[Records contained in a dataset]
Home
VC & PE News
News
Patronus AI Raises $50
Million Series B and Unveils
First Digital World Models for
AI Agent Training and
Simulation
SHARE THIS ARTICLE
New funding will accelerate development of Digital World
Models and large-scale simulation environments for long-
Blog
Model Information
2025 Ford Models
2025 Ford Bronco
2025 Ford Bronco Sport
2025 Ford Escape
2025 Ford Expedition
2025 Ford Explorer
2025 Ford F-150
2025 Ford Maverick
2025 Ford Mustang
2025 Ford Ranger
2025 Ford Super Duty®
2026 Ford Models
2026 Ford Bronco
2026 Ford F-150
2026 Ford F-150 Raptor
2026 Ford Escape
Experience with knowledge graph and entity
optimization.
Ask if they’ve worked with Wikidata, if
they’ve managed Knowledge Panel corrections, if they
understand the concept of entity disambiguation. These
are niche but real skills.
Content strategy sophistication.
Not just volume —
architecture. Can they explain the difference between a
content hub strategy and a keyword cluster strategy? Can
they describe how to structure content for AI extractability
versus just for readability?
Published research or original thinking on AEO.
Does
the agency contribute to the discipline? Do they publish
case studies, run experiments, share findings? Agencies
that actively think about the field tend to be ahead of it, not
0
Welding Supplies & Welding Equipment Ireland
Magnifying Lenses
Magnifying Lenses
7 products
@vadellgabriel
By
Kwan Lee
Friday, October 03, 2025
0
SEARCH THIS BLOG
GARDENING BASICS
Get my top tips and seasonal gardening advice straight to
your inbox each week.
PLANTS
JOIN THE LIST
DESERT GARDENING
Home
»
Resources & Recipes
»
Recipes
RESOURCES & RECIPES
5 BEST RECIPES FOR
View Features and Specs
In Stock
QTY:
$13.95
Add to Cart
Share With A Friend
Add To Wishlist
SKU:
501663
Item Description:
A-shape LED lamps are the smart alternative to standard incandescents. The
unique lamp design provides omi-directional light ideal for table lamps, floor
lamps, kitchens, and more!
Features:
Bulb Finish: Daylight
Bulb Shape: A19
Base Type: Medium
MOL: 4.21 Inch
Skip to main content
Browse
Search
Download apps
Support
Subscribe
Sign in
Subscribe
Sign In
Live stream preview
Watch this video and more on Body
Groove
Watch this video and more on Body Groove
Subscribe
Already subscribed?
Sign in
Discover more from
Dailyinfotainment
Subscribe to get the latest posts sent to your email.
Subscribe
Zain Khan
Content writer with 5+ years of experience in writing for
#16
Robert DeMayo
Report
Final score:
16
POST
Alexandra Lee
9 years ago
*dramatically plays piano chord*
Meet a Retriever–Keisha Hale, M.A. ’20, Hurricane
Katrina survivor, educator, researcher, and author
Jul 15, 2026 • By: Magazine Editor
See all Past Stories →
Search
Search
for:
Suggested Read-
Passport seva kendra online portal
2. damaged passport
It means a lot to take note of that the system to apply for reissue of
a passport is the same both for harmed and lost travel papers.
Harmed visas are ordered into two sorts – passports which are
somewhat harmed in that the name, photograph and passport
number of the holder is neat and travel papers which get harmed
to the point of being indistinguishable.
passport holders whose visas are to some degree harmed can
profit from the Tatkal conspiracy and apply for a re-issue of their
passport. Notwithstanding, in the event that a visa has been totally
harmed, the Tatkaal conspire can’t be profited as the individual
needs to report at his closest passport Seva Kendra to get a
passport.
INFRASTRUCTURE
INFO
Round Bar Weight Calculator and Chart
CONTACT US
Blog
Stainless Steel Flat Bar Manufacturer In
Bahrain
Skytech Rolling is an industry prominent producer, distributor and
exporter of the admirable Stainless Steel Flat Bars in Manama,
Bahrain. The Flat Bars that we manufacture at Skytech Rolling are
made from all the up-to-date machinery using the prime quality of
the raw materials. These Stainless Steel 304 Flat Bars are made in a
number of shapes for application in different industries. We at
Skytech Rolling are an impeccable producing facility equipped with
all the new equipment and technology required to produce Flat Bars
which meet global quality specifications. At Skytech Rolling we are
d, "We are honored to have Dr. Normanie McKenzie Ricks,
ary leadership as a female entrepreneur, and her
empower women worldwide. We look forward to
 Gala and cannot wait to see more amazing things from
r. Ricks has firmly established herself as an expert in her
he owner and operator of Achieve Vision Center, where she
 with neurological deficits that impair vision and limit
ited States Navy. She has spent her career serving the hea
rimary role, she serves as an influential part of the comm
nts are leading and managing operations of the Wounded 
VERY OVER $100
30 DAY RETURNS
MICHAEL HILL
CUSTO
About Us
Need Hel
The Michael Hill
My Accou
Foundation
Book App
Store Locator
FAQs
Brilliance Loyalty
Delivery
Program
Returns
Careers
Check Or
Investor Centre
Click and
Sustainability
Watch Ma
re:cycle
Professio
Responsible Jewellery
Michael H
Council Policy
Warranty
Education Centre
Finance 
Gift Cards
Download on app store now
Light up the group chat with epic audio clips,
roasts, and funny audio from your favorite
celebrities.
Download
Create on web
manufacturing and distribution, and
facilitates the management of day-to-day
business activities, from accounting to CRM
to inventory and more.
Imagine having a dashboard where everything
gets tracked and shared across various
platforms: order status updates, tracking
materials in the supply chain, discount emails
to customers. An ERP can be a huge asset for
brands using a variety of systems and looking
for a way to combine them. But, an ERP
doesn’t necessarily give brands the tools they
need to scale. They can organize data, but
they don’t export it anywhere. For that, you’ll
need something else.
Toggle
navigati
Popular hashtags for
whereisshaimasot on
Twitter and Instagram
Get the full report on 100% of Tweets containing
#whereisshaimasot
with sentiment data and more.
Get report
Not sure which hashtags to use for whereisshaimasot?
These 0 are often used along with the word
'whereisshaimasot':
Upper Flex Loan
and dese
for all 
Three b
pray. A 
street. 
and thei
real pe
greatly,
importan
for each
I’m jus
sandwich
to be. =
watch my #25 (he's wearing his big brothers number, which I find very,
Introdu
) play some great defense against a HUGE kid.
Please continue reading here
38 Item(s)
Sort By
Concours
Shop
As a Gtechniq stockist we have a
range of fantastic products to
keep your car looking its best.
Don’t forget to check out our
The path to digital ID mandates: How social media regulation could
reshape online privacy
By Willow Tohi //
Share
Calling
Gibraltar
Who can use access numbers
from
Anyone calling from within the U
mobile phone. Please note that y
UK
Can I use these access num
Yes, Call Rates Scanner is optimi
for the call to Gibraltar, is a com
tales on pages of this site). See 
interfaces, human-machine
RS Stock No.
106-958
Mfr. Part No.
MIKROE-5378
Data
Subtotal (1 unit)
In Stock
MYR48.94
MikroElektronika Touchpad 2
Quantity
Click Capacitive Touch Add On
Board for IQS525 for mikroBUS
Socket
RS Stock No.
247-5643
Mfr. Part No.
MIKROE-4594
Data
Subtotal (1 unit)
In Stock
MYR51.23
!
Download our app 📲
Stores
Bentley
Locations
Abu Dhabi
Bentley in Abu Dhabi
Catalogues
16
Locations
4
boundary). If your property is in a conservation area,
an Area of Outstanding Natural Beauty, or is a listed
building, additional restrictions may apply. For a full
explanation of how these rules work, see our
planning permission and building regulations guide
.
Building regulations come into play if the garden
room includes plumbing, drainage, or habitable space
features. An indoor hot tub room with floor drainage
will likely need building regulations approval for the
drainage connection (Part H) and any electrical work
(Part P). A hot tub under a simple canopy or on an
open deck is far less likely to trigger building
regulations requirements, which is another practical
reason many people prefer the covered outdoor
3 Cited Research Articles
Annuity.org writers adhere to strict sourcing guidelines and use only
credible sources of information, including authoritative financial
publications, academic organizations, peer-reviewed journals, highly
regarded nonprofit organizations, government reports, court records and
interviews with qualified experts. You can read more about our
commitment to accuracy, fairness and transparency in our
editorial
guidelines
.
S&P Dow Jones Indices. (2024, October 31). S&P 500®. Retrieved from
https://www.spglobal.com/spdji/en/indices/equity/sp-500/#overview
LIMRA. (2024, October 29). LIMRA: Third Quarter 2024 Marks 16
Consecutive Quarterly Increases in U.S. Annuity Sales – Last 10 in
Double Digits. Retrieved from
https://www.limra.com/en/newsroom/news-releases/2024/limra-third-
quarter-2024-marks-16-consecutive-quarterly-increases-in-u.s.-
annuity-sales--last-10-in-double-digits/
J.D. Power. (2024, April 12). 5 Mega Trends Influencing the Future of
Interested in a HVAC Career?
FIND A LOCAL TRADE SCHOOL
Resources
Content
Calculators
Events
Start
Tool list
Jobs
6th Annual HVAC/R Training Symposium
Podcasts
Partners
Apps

→ YOUR ASSIGNMENT
Beginning at the line with "Download apps" and stopping after the line with "exporter of the", please write out every line of the data above exactly and nothing else.

→ ANSWER TO THIS TASK
Download apps
Support
Subscribe
Sign in
Subscribe
Sign In
Live stream preview
Watch this video and more on Body
Groove
Watch this video and more on Body Groove
Subscribe
Already subscribed?
Sign in
Discover more from
Dailyinfotainment
Subscribe to get the latest posts sent to your email.
Subscribe
Zain Khan
Content writer with 5+ years of experience in writing for
#16
Robert DeMayo
Report
Final score:
16
POST
Alexandra Lee
9 years ago
*dramatically plays piano chord*
Meet a Retriever–Keisha Hale, M.A. ’20, Hurricane
Katrina survivor, educator, researcher, and author
Jul 15, 2026 • By: Magazine Editor
See all Past Stories →
Search
Search
for:
Suggested Read-
Passport seva kendra online portal
2. damaged passport
It means a lot to take note of that the system to apply for reissue of
a passport is the same both for harmed and lost travel papers.
Harmed visas are ordered into two sorts – passports which are
somewhat harmed in that the name, photograph and passport
number of the holder is neat and travel papers which get harmed
to the point of being indistinguishable.
passport holders whose visas are to some degree harmed can
profit from the Tatkal conspiracy and apply for a re-issue of their
passport. Notwithstanding, in the event that a visa has been totally
harmed, the Tatkaal conspire can’t be profited as the individual
needs to report at his closest passport Seva Kendra to get a
passport.
INFRASTRUCTURE
INFO
Round Bar Weight Calculator and Chart
CONTACT US
Blog
Stainless Steel Flat Bar Manufacturer In
Bahrain
Skytech Rolling is an industry prominent producer, distributor and
exporter of the admirable Stainless Steel Flat Bars in Manama,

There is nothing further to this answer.